### TRY IT
Your task is to reproduce exactly the lines that run from the beginning of the data through the line where "Someone put down the newspaper" appears.

[Stored records]
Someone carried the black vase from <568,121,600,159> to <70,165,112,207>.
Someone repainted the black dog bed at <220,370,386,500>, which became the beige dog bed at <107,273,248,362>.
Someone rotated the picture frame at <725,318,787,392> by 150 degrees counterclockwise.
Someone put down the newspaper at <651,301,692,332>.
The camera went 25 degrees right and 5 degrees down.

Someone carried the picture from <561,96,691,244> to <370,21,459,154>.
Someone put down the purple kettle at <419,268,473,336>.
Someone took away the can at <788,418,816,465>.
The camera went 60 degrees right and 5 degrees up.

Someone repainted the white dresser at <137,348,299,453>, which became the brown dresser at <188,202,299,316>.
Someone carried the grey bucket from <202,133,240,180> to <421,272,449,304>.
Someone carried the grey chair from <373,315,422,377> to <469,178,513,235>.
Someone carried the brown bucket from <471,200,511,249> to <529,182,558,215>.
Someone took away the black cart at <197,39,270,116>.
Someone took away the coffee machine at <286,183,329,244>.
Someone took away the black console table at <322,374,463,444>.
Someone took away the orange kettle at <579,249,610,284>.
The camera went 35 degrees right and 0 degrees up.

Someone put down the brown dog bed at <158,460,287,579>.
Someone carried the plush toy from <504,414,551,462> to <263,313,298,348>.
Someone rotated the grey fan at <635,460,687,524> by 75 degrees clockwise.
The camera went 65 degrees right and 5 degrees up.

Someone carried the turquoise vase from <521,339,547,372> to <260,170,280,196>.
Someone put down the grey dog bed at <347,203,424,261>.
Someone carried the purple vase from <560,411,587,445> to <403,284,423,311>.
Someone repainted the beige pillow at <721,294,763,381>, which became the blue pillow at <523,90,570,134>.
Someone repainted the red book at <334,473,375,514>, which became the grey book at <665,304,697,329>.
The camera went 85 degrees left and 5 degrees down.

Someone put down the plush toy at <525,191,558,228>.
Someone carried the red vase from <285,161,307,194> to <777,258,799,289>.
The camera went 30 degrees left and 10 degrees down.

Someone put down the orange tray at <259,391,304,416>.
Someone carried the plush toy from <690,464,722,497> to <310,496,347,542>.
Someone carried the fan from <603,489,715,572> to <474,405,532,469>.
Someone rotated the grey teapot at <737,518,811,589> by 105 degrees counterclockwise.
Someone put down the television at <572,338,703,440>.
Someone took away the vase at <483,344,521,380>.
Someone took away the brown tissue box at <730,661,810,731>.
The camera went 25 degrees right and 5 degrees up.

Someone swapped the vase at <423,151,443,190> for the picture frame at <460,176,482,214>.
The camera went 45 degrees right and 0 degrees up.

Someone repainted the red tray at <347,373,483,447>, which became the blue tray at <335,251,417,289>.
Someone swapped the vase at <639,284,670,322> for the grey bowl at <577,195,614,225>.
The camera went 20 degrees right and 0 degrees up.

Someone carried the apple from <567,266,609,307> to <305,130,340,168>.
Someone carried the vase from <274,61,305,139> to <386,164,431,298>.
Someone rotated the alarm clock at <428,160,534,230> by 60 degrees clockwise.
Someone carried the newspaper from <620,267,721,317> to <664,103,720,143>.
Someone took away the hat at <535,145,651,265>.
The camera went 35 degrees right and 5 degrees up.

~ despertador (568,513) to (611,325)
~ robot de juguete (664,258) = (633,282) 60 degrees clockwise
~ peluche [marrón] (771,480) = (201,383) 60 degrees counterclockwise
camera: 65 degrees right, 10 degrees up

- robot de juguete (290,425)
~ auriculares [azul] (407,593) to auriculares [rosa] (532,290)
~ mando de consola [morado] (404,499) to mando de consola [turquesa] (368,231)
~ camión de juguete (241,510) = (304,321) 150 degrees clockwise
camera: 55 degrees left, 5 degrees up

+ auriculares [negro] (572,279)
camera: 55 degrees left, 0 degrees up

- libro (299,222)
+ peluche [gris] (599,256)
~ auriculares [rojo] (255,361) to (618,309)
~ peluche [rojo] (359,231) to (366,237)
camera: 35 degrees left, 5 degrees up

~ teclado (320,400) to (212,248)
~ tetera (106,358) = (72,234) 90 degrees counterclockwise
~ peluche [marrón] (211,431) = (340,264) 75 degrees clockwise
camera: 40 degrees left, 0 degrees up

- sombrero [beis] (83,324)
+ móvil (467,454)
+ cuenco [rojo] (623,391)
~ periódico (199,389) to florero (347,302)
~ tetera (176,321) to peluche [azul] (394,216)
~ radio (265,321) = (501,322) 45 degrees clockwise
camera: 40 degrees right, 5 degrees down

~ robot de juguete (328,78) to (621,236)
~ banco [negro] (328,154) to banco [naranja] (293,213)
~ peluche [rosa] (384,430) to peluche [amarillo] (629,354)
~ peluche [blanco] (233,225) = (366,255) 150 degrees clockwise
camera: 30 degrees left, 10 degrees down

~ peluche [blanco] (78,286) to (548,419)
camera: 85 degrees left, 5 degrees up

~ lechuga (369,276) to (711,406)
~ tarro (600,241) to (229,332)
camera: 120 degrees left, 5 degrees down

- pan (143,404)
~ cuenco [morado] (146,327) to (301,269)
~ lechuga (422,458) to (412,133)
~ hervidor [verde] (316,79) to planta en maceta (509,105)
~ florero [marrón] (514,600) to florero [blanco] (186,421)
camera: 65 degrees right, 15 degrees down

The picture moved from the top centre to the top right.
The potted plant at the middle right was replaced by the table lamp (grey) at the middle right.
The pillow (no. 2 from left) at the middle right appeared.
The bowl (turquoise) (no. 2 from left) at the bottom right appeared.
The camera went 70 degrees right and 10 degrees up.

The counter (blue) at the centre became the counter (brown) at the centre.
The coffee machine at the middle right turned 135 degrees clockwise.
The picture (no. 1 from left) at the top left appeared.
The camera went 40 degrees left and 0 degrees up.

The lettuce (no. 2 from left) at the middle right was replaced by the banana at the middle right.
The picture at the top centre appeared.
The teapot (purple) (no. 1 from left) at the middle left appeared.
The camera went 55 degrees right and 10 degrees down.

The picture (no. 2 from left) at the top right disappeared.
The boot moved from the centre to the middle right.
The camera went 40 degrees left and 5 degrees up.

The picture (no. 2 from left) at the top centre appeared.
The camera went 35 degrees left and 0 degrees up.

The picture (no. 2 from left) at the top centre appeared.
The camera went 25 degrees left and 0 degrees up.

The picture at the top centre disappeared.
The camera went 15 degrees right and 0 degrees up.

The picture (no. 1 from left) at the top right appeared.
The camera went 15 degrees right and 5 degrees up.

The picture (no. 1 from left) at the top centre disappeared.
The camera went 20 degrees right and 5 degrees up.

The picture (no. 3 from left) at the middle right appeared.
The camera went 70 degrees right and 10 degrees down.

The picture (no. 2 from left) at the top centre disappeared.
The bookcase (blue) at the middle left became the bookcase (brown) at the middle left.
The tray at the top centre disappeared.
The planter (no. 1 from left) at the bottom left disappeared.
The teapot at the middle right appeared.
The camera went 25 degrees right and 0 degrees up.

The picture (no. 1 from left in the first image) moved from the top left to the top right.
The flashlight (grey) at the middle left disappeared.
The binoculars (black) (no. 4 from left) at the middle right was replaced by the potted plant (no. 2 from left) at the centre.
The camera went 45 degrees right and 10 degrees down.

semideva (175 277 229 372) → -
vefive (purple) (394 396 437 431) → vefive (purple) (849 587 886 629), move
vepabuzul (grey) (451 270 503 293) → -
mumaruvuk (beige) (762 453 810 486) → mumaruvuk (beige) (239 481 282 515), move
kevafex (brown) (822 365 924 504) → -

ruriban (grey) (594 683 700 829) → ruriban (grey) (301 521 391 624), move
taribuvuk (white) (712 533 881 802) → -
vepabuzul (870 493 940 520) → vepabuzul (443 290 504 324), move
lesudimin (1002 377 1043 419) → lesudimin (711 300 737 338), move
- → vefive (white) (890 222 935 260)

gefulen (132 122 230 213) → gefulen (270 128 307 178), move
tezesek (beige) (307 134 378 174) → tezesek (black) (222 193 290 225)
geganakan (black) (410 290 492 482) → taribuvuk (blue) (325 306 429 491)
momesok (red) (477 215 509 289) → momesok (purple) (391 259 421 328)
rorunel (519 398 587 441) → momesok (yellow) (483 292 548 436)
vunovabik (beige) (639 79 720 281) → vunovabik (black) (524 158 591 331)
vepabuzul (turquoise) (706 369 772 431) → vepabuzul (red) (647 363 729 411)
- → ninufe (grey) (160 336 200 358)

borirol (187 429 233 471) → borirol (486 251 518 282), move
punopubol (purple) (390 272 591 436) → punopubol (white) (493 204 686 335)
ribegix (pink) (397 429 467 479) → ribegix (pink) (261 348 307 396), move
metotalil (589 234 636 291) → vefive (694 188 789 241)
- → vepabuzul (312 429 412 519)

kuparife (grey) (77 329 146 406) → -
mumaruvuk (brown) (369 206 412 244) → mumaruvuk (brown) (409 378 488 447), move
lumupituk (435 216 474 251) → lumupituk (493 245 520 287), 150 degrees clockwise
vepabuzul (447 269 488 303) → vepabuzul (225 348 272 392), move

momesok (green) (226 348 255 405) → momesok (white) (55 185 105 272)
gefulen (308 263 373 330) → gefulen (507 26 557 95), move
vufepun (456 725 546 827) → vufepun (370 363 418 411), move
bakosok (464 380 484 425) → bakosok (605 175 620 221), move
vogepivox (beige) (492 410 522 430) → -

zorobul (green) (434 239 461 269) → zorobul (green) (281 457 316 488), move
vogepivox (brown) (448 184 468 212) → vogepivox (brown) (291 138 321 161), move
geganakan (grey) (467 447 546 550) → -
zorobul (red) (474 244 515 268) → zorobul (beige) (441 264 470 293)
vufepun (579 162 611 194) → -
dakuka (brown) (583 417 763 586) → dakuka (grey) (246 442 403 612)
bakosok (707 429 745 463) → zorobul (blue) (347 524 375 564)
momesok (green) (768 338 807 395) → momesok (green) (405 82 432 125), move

### WRITTEN SOLUTION
Someone carried the black vase from <568,121,600,159> to <70,165,112,207>.
Someone repainted the black dog bed at <220,370,386,500>, which became the beige dog bed at <107,273,248,362>.
Someone rotated the picture frame at <725,318,787,392> by 150 degrees counterclockwise.
Someone put down the newspaper at <651,301,692,332>.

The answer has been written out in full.